> _SUPPLIED TEXT_
CI Release License: MIT

Tired of endless prompts from Claude Code?

 Do you want to proceed?
❯ 1. Yes
  2. Yes, and don't ask again for this risk-free command
  3. No

My job has turned into approving Claude in a loop across a bunch of split terminals. Yes. Tab. Yes. Tab. Yes. Oops — no, that one was actually a question it was asking me. You know the drill.

On the other hand, I don't feel lucky enough to drop all permissions and let any command run. I want Claude to stop asking me to approve harmless commands — or commands with harmless side effects (yes, you can create a file in my workspace, that's kind of the point). But when it's about to do something truly stupid ("oh right, if I had run that command it would have wiped all your prod data"), I want the normal Claude prompt back.

Claude Code has a built-in, well-documented mechanism for this: allowlists in the settings. But the granularity is not great. Allowing Bash(kubectl get:*) lacks precision on subcommands and fails to match kubectl -c foobar get pod.

agent-callable grew out of kubectl-readonly, a kubectl wrapper that only allows read-only operations. The kubectl policy engine (kubepolicy) proved useful enough that I generalized the approach to cover every CLI tool an agent might call. agent-callable imports kubepolicy directly for its kubectl filtering — same battle-tested rules, broader scope.

agent-callable is two things:

  • A binary that filters shell commands based on TOML config files for simple cases, plus edge cases handled in Go.
  • A Claude Code plugin that wraps agent-callable in a transparent PreToolUse hook.

The result: with my agent-callable config, Claude Code no longer prompts me for anything I consider risk-free. Everything else gets the normal prompt. It's 100% transparent.

> _GIVEN ENTRIES_
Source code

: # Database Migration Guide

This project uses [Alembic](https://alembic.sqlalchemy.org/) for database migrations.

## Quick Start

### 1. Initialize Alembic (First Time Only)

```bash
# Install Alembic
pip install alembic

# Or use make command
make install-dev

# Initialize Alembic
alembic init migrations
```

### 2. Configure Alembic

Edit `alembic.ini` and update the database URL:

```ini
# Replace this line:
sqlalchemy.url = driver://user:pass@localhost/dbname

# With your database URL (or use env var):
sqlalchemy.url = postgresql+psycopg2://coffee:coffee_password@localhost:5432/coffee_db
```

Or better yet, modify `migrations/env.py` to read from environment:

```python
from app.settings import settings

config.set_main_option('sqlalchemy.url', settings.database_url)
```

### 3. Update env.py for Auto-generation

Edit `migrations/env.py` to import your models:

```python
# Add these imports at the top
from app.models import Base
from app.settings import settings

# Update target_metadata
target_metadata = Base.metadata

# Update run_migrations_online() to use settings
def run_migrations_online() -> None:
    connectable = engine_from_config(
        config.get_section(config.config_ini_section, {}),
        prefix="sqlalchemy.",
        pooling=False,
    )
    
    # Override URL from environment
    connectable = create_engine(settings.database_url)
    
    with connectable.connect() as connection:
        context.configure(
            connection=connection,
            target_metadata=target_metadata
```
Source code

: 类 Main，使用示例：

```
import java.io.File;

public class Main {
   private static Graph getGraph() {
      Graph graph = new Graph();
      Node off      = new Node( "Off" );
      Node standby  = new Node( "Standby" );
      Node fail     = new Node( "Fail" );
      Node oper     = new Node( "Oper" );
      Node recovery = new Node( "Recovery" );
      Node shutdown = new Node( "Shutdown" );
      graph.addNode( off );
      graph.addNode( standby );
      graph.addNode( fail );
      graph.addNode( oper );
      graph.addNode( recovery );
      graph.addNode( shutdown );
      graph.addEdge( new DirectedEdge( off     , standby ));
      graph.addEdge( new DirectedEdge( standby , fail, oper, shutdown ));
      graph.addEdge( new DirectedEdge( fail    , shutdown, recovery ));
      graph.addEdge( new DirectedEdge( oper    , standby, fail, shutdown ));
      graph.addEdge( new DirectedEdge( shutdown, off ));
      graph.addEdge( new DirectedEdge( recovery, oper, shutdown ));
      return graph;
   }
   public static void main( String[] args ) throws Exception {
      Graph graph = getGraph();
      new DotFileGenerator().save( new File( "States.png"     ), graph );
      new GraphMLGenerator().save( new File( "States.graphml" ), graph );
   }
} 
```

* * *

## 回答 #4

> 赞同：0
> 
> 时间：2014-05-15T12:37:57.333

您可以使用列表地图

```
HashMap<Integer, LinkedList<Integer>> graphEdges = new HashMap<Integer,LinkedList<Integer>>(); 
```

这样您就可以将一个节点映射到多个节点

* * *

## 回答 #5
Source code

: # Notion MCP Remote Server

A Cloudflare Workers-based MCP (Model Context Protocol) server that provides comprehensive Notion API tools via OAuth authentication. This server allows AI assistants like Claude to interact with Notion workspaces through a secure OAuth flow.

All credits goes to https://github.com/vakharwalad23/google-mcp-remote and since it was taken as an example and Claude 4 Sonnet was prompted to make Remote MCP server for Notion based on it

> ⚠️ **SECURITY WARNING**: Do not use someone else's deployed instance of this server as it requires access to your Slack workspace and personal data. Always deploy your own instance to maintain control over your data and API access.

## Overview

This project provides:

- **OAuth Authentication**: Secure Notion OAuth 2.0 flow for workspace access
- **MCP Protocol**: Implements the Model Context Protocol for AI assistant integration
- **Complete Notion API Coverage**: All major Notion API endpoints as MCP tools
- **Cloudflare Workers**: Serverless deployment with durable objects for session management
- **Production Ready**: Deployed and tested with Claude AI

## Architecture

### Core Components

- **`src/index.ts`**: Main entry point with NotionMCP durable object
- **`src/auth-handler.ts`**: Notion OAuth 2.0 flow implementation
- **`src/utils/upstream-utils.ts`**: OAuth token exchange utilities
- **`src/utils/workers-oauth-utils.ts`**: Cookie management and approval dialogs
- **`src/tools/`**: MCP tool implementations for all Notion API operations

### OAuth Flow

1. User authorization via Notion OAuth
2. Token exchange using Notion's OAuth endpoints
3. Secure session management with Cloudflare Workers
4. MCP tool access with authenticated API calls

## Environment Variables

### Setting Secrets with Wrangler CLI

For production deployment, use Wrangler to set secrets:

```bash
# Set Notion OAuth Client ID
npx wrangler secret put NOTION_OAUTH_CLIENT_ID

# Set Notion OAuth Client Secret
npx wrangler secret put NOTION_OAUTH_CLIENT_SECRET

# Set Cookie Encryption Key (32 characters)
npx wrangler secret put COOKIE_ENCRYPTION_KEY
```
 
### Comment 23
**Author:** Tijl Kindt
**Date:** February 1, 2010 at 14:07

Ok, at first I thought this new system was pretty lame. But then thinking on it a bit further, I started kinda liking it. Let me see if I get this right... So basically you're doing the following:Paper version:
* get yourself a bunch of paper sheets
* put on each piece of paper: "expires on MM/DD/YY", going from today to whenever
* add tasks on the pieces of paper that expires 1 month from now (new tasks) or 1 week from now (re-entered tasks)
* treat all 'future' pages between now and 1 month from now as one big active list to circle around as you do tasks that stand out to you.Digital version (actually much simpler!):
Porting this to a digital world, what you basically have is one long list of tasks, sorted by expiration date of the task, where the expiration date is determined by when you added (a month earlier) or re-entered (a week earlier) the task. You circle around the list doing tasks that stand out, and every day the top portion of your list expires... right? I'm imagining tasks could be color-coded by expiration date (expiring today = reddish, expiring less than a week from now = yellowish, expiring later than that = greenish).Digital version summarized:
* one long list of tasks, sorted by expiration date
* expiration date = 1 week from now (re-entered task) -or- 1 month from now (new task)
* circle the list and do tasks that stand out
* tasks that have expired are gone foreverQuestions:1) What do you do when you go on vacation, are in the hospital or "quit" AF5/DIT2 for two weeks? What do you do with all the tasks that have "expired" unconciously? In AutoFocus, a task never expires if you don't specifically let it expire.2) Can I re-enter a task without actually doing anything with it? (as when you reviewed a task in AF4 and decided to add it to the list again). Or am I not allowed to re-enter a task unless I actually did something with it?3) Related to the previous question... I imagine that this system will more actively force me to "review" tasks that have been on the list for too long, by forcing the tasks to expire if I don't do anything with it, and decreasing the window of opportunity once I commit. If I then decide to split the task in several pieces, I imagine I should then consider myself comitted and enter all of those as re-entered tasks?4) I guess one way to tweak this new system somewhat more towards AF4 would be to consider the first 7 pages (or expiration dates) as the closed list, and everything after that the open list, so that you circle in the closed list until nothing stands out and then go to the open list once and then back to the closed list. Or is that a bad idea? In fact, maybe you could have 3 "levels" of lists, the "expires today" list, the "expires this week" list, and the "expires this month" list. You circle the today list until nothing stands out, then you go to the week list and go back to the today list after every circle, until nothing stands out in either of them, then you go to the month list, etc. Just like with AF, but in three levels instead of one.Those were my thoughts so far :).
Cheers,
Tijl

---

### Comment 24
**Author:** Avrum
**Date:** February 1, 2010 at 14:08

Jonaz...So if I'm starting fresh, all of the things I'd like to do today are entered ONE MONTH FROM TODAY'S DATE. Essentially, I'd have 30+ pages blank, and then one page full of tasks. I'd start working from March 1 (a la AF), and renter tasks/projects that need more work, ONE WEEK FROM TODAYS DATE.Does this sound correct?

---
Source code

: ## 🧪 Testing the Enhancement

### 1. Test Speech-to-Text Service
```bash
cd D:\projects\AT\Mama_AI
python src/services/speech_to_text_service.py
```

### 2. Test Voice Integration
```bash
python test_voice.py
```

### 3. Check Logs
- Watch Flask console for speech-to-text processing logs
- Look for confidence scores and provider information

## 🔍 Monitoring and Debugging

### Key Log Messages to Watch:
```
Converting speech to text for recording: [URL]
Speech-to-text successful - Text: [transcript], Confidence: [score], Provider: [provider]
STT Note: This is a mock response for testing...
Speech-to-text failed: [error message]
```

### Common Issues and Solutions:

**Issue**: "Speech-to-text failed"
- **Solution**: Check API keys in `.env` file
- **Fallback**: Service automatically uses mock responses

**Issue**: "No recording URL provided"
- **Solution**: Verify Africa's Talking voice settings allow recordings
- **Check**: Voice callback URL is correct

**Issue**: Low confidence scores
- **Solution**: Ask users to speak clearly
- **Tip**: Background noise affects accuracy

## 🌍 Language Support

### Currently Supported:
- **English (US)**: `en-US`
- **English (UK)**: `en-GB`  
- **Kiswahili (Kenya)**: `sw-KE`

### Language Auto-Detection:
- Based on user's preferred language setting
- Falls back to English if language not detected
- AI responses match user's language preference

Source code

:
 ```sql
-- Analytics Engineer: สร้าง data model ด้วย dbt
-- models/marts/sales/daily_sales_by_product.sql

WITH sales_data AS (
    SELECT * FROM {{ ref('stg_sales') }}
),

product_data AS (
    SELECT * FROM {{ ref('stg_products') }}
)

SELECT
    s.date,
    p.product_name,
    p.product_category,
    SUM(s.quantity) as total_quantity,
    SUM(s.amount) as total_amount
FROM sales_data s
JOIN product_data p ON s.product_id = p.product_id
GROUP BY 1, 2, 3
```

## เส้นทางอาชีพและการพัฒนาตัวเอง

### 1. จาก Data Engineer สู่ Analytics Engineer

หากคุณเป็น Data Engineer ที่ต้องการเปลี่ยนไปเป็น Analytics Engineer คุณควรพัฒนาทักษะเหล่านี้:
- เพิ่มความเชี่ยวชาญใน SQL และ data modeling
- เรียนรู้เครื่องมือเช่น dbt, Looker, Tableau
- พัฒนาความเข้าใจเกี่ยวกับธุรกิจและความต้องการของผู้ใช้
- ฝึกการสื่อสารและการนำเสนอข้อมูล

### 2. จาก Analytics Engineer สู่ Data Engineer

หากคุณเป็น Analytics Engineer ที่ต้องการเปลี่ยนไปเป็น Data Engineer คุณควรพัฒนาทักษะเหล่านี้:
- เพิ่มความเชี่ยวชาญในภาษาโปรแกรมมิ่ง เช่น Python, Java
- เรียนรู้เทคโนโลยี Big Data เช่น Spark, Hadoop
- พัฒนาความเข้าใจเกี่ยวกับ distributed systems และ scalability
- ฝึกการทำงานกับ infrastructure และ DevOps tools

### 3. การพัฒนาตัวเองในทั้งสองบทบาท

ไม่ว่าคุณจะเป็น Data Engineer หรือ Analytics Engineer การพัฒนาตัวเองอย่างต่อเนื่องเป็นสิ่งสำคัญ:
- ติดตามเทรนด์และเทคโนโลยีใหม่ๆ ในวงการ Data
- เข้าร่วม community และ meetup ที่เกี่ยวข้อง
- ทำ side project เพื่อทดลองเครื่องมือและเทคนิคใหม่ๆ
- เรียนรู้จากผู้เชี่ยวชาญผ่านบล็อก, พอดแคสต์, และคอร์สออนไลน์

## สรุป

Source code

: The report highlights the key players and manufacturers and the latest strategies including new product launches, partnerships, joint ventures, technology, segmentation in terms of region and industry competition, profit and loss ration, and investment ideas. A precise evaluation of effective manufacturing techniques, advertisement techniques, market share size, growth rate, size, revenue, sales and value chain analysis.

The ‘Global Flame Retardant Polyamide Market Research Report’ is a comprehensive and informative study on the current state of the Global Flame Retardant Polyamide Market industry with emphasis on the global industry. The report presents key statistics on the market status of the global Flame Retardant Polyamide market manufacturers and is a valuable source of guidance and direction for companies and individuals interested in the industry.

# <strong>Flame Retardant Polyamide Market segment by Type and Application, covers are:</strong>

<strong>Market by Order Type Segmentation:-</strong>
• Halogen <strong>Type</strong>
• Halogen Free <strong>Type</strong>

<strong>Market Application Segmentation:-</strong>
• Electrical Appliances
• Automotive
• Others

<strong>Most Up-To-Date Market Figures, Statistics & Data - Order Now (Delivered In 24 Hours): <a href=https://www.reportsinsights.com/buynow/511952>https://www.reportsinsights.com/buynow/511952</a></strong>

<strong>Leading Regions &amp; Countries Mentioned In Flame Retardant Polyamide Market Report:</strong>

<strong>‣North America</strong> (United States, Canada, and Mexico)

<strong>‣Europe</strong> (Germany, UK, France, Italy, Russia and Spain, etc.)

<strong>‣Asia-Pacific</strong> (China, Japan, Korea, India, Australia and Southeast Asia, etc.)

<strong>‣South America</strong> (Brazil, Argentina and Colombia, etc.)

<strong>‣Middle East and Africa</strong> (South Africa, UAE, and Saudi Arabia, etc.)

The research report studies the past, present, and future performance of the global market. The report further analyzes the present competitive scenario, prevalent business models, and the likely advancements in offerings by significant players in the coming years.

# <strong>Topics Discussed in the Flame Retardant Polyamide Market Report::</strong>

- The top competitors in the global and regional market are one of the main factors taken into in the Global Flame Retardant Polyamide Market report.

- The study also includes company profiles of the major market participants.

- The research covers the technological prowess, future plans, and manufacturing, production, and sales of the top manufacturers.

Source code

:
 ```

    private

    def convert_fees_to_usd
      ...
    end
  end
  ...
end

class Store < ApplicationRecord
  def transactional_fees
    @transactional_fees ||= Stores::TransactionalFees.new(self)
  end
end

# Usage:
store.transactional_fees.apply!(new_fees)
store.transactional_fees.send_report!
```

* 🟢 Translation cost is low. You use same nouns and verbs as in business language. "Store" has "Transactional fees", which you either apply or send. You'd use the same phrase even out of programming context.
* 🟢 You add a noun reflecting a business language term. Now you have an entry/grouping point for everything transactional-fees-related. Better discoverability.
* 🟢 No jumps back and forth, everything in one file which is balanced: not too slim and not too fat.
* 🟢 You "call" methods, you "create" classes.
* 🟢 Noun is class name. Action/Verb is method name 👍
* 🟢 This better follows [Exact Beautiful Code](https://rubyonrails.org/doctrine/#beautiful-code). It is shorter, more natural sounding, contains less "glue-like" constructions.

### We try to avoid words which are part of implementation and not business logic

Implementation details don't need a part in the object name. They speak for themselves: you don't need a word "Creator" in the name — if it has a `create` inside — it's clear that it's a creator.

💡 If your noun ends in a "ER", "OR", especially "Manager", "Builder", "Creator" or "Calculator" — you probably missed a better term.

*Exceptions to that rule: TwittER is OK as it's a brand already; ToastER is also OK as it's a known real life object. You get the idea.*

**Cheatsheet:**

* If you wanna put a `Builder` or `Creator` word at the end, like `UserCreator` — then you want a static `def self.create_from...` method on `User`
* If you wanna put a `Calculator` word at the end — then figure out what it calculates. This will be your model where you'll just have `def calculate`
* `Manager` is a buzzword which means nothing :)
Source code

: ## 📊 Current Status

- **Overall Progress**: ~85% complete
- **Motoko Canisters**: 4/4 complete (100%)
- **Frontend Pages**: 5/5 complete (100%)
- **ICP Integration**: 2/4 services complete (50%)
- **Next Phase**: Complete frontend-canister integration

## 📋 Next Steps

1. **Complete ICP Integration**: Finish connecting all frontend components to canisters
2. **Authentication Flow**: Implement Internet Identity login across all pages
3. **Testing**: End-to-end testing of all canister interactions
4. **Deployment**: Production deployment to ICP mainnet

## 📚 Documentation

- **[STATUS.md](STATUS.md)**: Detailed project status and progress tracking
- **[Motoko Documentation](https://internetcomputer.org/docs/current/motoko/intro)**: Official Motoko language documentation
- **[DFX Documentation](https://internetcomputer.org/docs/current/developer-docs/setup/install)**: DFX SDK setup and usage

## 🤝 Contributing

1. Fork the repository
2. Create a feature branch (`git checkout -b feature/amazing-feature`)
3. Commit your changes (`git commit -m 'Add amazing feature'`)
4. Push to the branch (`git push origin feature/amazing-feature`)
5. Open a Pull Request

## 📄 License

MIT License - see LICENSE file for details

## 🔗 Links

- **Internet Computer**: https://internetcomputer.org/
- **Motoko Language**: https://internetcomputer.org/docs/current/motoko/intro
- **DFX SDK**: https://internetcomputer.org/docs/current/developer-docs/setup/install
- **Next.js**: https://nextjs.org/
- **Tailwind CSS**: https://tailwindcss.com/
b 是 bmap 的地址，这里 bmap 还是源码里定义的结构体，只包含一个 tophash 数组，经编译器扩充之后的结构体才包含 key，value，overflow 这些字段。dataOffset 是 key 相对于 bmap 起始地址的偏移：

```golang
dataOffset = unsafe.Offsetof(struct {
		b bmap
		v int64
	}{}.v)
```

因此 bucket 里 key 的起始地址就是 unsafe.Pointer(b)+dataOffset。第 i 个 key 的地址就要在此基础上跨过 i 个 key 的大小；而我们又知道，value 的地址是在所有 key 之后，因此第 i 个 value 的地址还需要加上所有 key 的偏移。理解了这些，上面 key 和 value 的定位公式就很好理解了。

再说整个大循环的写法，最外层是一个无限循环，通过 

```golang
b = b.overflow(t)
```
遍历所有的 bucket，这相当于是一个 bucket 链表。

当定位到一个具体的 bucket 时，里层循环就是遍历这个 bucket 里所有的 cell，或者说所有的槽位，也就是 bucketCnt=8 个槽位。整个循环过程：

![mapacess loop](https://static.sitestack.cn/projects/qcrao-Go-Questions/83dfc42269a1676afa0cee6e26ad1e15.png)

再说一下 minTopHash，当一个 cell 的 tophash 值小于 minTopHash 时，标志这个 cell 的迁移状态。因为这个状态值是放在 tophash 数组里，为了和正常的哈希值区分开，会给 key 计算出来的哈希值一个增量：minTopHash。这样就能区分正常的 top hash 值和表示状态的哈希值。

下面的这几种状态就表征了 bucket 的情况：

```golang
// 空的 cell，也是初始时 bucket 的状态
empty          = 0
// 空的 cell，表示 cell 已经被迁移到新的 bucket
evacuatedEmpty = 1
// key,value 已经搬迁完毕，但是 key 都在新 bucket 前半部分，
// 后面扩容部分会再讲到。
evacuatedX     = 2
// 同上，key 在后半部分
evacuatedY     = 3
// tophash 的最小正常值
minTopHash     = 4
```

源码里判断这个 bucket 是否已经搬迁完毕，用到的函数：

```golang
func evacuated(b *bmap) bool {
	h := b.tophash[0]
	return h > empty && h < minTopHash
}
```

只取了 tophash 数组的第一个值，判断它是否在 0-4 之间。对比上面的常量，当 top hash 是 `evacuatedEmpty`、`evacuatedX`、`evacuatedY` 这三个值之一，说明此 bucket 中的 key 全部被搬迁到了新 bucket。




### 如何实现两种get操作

> _WHAT IS EXPECTED_
According to the agent-callable text, what earlier tool did agent-callable grow out of?

> _ANSWER FOR THIS EXERCISE_
It grew out of kubectl-readonly, a kubectl wrapper that only allows read-only operations.